2Enable Multisite mode
To do this, you need to modify the WordPress configuration: wp-config.php
Log into your server using an ftp client and open the wp-config.php with your favorite text editor.
At wetopi, we use secure SFTP, which is the same as ftp but the connection is secure and information travels encrypted. If you are running a wetopi server, you’ll find the SFTP credentials in the Options menu → Advanced section of your Wetopi WordPress server:
Edit wp-config.php
This capture of an SFTP client shows the wp-config.php
file inside the html dir:
Once opened with your text editor, locate the bit that says:
/* That's all, stop editing! Happy blogging. */
And above the line shown above, add the following lines shown below:
/** Multisite */
define('WP_ALLOW_MULTISITE', true);
Done!
Once saved, Go back to your WordPress to enable the Network.
3Network Setup
Go back to your WordPress and reload the admin page. Now you will find a new menu item, the “Network Setup” (under the Tools menu):
Now, in the Network Setup section, you have the choice to install Multisite to work with Subdomains or Subdirectories. For the tutorial purpose, we will check the Subdirectories option. Optionally you can name the network websites. Then, click on the Install button.
4Enable the WordPress Network
After clicking the “Install” button, WordPress will generate configuration lines in wp-config.php
and .htaccess
Step 1. Add the following to your wp-config …

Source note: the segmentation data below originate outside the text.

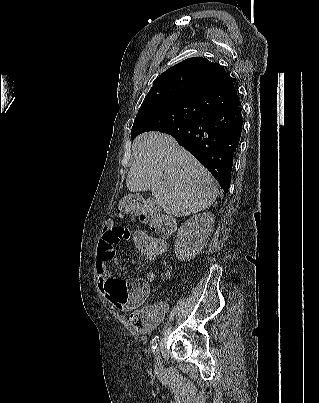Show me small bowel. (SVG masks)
<instances>
[{
	"instance_id": "c3829d8e",
	"label": "small bowel",
	"mask_w": 319,
	"mask_h": 403,
	"mask_svg": "<svg viewBox=\"0 0 319 403\" xmlns=\"http://www.w3.org/2000/svg\"><path fill=\"white\" fill-rule=\"evenodd\" d=\"M132 235V229H127L125 224H106L105 229H100L95 270L98 285L103 289L102 296L108 297L111 309H118L119 315H123L127 328L132 329V334L150 335L166 315L169 303L160 301L146 305L151 286L146 285L145 279H117L111 276L108 266L115 254L120 253L122 238H132ZM155 279L154 272H149L146 276L148 283L154 282Z\"/></svg>"
}]
</instances>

Let’s go back to the wp-config.php
, and add the prompted lines shown in step 1:
define('MULTISITE', true);
define('SUBDOMAIN_INSTALL', false);
define('DOMAIN_CURRENT_SITE', 'yourdomain.com');
define('PATH_CURRENT_SITE', '/');
define('SITE_ID_CURRENT_SITE', 1);
define('BLOG_ID_CURRENT_SITE', 1);
This is what we ended up having in our wp-config.php
:
/** Multisite */
define('WP_ALLOW_MULTISITE', true);
define('MULTISITE', true);
define('SUBDOMAIN_INSTALL', false);
define('DOMAIN_CURRENT_SITE', 'yourdomain.com');
define('PATH_CURRENT_SITE', '/');
define('SITE_ID_CURRENT_SITE', 1);
define('BLOG_ID_CURRENT_SITE', 1);
/* That's all, stop editing! Happy blogging. */
Step 2. Editing your webserver config
If you run your WordPress site with Apache web server, go back to the SFTP client and edit the .htaccess
file.
NOTE: You’ll find the .htaccess
in the same path you found the previous wp-config.php
Wait! At Wetopi, we are using the incredibly fast Nginx but
we have a different config.
Nginx! it doesn’t have.htaccess
!
Let’s go back to our SFTP and instead of editing the .htaccess we will edit our nginx.conf
At Wetopi you’ll find the nginx.conf
file in the /var/www/conf
dir:
Once opened with our editor, locate the bit that says:
location / {
include /var/www/conf/mime.types;
# No php is touched for static content.
# include the "?$args" part so non-default permalinks doesn't break when using query string
try_files $uri $uri/ /index.php?$args;
}
And above, add (or uncomment) the following lines:
# Multisite subdirectory mode only (subdomains mode works by default)
# uncomment following if-block only if you are running a WordPress multisite under subdirectories
if (!-e $request_filename) {
rewrite /wp-admin$ $scheme://$host$uri/ permanent;
rewrite ^(?!^/my-db-admin)(/[^/]+)?(/wp-.*) $2 last;
rewrite ^(?!^/my-db-admin)(/[^/]+)?(/.*.php) $2 last;
}
This is how it will look like at the end:
location = /robots.txt {
allow all;
try_files $uri /index.php?$args;
}
location / {
include /var/www/conf/mime.types;
# No php is touched for static content.
# include the "?$args" part so non-default permalinks doesn't break when using query string
try_files $uri $uri/ /index.php?$args;
}
# Multisite subdirectory mode only (subdomains mode works by default)
# uncomment following if-block only if you are running a WordPress multisite under subdirectories
#
if (!-e $request_filename) {
rewrite /wp-admin$ $scheme://$host$uri/ permanent;
rewrite ^(?!^/my-db-admin)(/[^/]+)?(/wp-.*) $2 last;
rewrite ^(?!^/my-db-admin)(/[^/]+)?(/.*.php) $2 last;
}
5Loading the new server config
Once, changes in the nginx.conf
(or .htaccess
) are saved, your server has to load the new config. If you are running a Wetopi server, this is a simple click: go to your Options menu and click the Reload button:
Go back to your WordPress Dashboard. Now you should see the new “My sites” section:
Now, the WordPress Multisite with subdirectories feature has been fully enabled and configured.
Go to the dashboard and create your sites.